LISTED ENTRIES section start

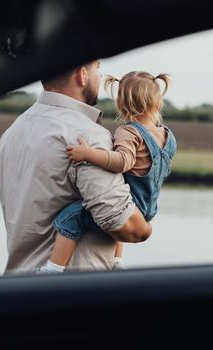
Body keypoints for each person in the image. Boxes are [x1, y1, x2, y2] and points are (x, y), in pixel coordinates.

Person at [0, 60, 152, 275]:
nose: (100, 74)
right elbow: (127, 227)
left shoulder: (13, 132)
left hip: (19, 286)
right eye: (97, 67)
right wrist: (146, 226)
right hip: (72, 293)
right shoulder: (86, 136)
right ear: (82, 75)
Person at [36, 71, 177, 274]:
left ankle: (53, 268)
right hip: (149, 208)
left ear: (123, 102)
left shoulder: (129, 132)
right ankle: (117, 261)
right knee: (123, 195)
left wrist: (88, 154)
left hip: (131, 205)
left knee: (72, 216)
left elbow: (122, 162)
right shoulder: (167, 136)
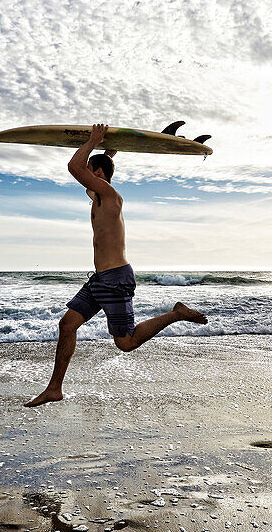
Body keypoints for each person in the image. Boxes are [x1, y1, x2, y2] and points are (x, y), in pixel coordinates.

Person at [24, 123, 207, 407]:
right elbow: (88, 171)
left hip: (117, 279)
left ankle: (176, 313)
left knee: (126, 343)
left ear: (97, 175)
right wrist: (109, 150)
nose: (86, 180)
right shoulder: (97, 196)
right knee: (67, 324)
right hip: (99, 280)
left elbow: (74, 166)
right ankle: (54, 388)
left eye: (92, 173)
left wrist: (94, 141)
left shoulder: (111, 197)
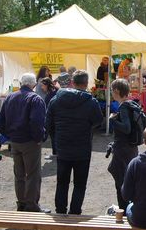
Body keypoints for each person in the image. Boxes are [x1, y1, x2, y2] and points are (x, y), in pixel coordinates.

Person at [46, 70, 103, 214]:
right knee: (80, 183)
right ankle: (75, 211)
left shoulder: (56, 99)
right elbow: (98, 121)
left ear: (73, 82)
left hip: (63, 147)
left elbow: (48, 124)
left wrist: (56, 138)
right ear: (86, 83)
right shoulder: (91, 102)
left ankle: (60, 210)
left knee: (62, 182)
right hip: (82, 148)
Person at [0, 73, 49, 213]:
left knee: (19, 174)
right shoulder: (35, 99)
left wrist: (7, 135)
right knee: (32, 175)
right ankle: (31, 205)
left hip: (15, 140)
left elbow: (0, 120)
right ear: (34, 84)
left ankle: (21, 203)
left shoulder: (10, 97)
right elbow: (37, 122)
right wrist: (39, 138)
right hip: (29, 141)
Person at [108, 79, 139, 214]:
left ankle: (124, 213)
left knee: (121, 183)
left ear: (116, 91)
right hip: (131, 149)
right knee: (128, 180)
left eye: (111, 91)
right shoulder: (131, 104)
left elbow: (126, 128)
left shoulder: (124, 107)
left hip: (123, 151)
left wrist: (113, 120)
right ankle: (127, 210)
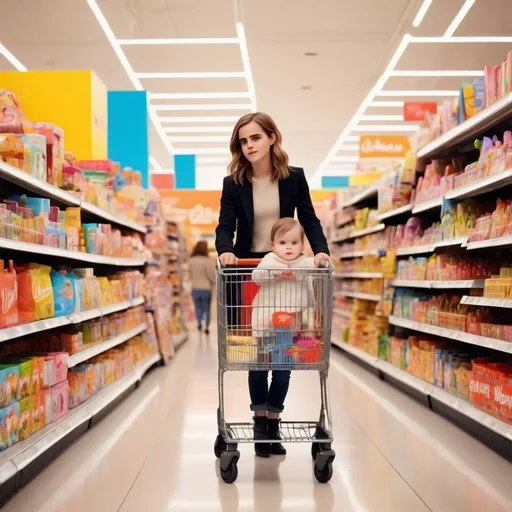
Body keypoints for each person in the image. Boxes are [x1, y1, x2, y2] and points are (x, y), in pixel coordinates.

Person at [215, 112, 330, 458]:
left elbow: (308, 218)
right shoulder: (233, 181)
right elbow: (225, 225)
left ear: (271, 139)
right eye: (243, 141)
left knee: (284, 353)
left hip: (289, 269)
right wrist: (224, 252)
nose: (249, 146)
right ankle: (259, 420)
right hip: (249, 270)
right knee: (256, 355)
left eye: (255, 138)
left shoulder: (294, 178)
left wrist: (321, 251)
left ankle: (273, 421)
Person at [189, 240, 215, 334]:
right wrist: (215, 281)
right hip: (206, 288)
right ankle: (207, 327)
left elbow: (190, 274)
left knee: (197, 307)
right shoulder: (207, 261)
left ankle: (199, 322)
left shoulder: (191, 260)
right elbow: (211, 276)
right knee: (207, 308)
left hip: (195, 288)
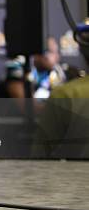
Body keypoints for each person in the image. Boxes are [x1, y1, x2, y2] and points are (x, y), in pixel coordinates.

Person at [36, 26, 89, 159]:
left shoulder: (65, 93)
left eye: (54, 51)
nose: (53, 56)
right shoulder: (24, 72)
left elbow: (39, 155)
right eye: (48, 51)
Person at [0, 36, 66, 100]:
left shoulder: (55, 72)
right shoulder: (17, 65)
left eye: (57, 52)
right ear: (39, 52)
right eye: (52, 52)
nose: (57, 57)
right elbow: (26, 106)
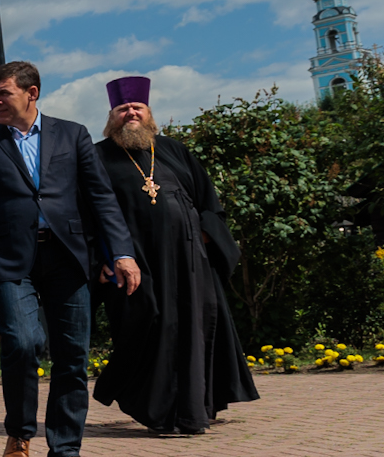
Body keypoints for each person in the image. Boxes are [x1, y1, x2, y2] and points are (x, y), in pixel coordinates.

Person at [0, 61, 140, 457]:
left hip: (67, 256)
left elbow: (100, 197)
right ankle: (19, 437)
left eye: (3, 93)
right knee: (21, 344)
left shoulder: (72, 134)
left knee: (73, 355)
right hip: (8, 261)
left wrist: (122, 253)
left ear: (32, 93)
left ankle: (64, 454)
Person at [92, 76, 260, 434]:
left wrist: (205, 234)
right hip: (137, 262)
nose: (130, 113)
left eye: (137, 107)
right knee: (153, 325)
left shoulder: (172, 149)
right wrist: (102, 256)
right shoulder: (96, 156)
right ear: (112, 116)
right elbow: (86, 211)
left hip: (189, 260)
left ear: (149, 113)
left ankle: (195, 407)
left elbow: (208, 200)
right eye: (123, 109)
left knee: (196, 327)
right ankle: (160, 411)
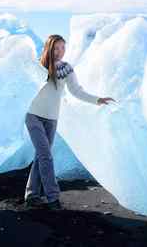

LISTED ENTRIES section end

■ WHAT THE TASK ASKS:
For this exercise, transcribe exactly the part of the records above that opens with the line containing "left shoulder: (56, 99)" and closes with the one containing "left knee: (197, 307)". Pictures are not part of the copy.

■ RESULT:
left shoulder: (56, 99)
right elbow: (98, 121)
left ear: (73, 82)
left hip: (63, 147)
left elbow: (48, 124)
left wrist: (56, 138)
right ear: (86, 83)
right shoulder: (91, 102)
left ankle: (60, 210)
left knee: (62, 182)
right hip: (82, 148)
Person at [0, 73, 49, 213]:
left knee: (19, 174)
right shoulder: (35, 99)
left wrist: (7, 135)
right knee: (32, 175)
right ankle: (31, 205)
left hip: (15, 140)
left elbow: (0, 120)
right ear: (34, 84)
left ankle: (21, 203)
left shoulder: (10, 97)
right elbow: (37, 122)
right wrist: (39, 138)
right hip: (29, 141)
Person at [108, 79, 139, 214]:
left ankle: (124, 213)
left knee: (121, 183)
left ear: (116, 91)
right hip: (131, 149)
right knee: (128, 180)
left eye: (111, 91)
right shoulder: (131, 104)
left elbow: (126, 128)
left shoulder: (124, 107)
left hip: (123, 151)
left wrist: (113, 120)
right ankle: (127, 210)
Body keypoints for each person in the image. Boxes are [x1, y1, x2, y2] and points are (x, y), in pixel coordinates.

Person at [215, 112, 330, 458]:
left elbow: (308, 218)
right shoulder: (233, 181)
right elbow: (225, 225)
left ear: (271, 139)
right eye: (243, 141)
left knee: (284, 353)
left hip: (289, 269)
right wrist: (224, 252)
nose: (249, 146)
right ankle: (259, 420)
right hip: (249, 270)
right knee: (256, 355)
left eye: (255, 138)
left shoulder: (294, 178)
left wrist: (321, 251)
left ankle: (273, 421)
Person at [189, 240, 215, 334]:
right wrist: (215, 281)
right hip: (206, 288)
right ankle: (207, 327)
left elbow: (190, 274)
left knee: (197, 307)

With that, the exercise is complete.